TASK PROMPT: Wherever a picture appears, skip it and retype the rest of the data exactly.

DATA PROVIDED:
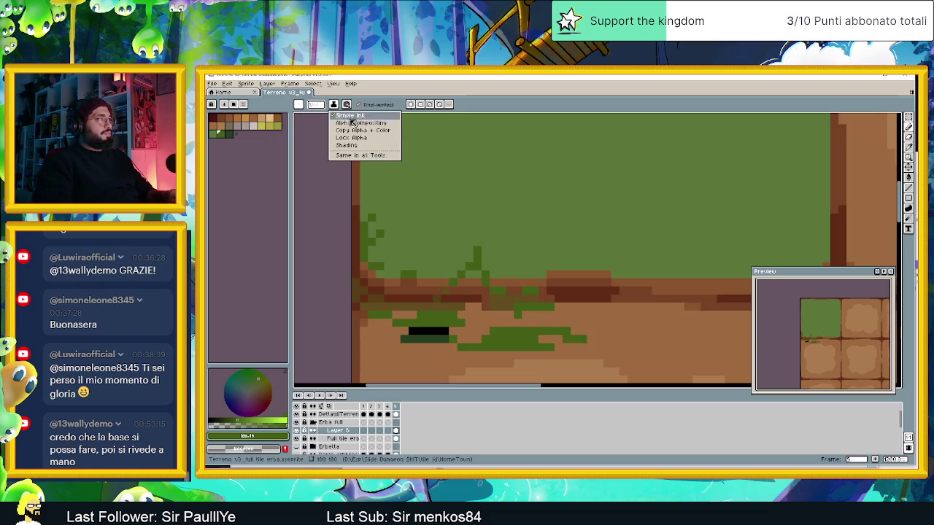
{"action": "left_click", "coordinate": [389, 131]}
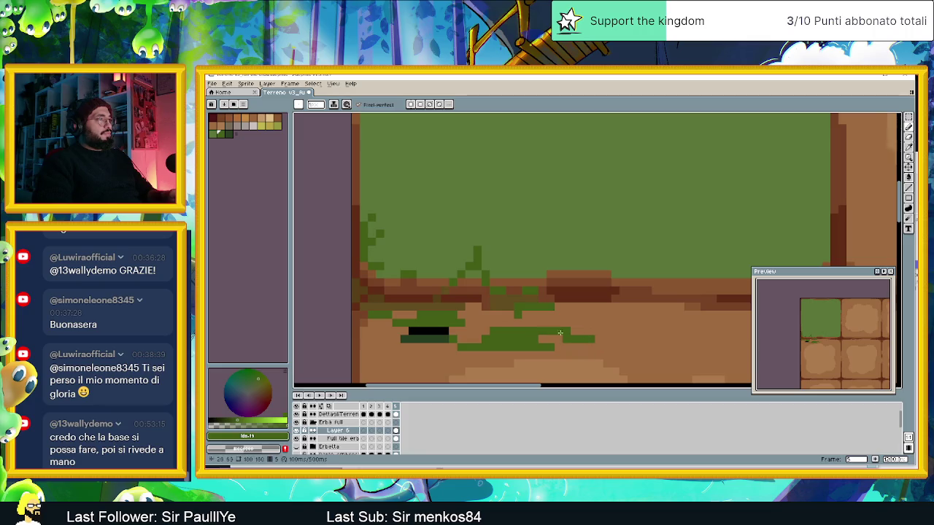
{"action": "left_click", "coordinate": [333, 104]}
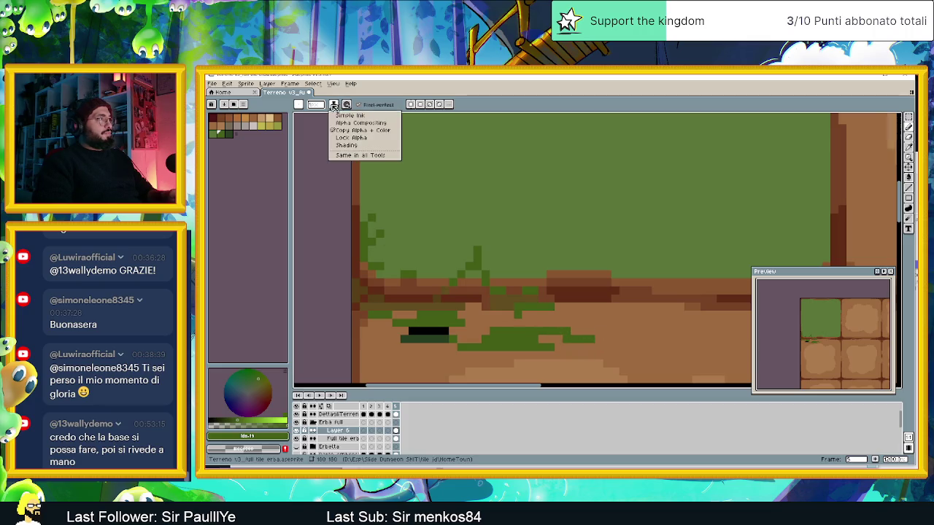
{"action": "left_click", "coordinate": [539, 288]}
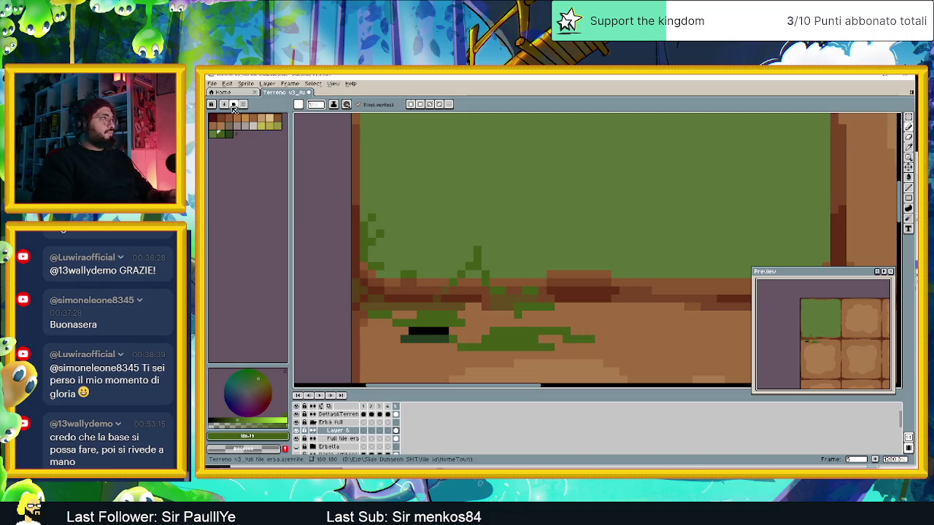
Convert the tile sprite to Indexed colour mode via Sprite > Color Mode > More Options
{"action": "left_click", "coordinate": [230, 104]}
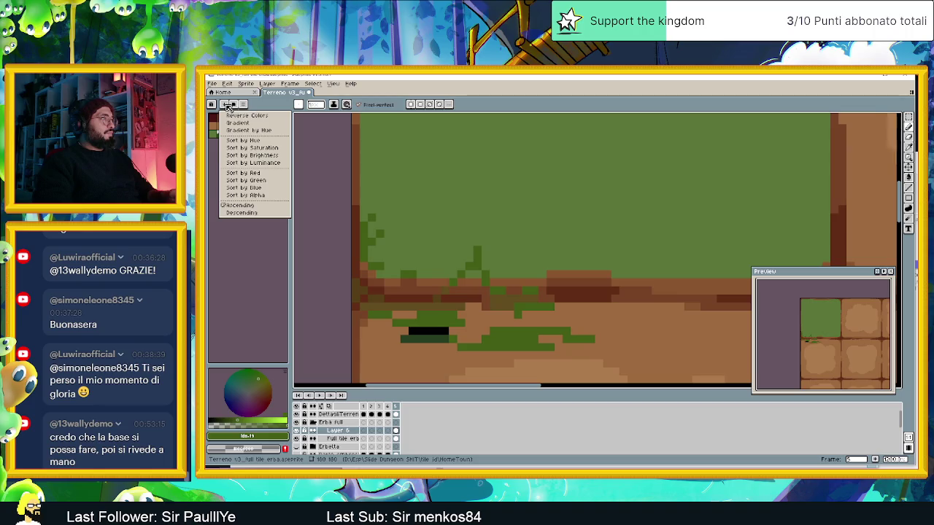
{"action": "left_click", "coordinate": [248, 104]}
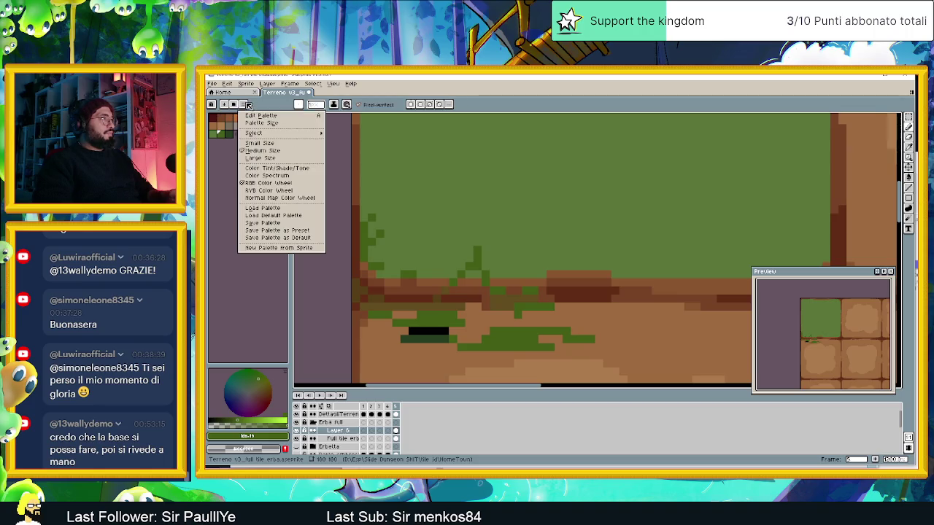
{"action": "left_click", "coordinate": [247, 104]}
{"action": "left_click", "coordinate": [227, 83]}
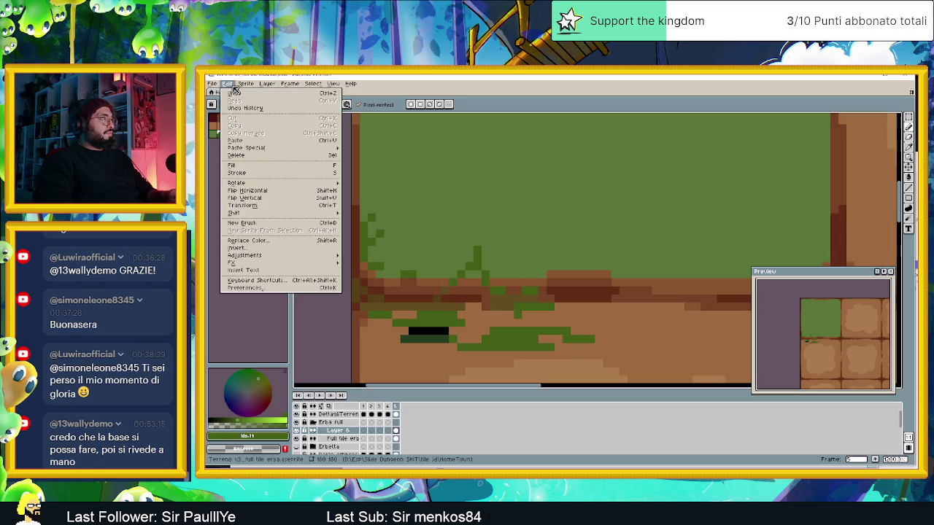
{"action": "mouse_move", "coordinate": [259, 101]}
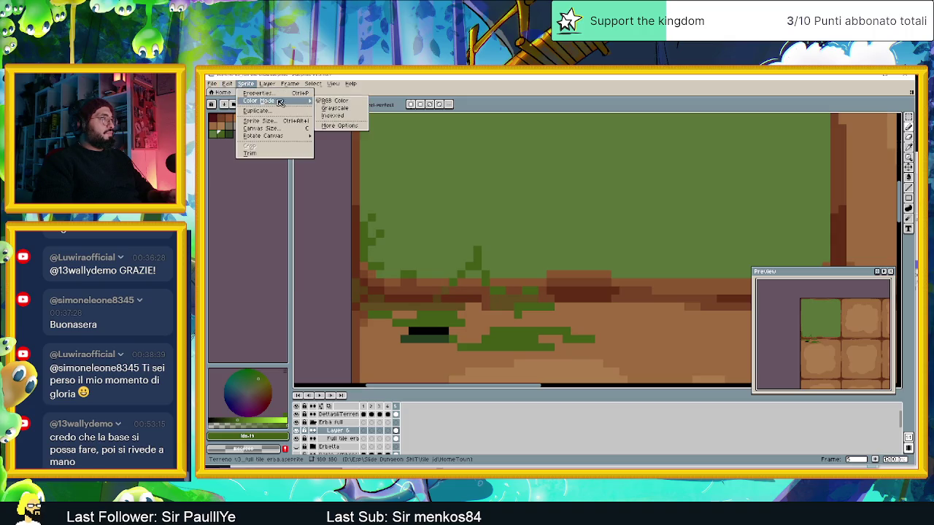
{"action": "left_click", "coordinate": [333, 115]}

SOLUTION BELOW:
{"action": "left_click", "coordinate": [389, 131]}
{"action": "left_click", "coordinate": [333, 104]}
{"action": "left_click", "coordinate": [539, 288]}
Convert the tile sprite to Indexed colour mode via Sprite > Color Mode > More Options
{"action": "left_click", "coordinate": [230, 104]}
{"action": "left_click", "coordinate": [248, 104]}
{"action": "left_click", "coordinate": [247, 104]}
{"action": "left_click", "coordinate": [227, 83]}
{"action": "mouse_move", "coordinate": [259, 101]}
{"action": "left_click", "coordinate": [333, 115]}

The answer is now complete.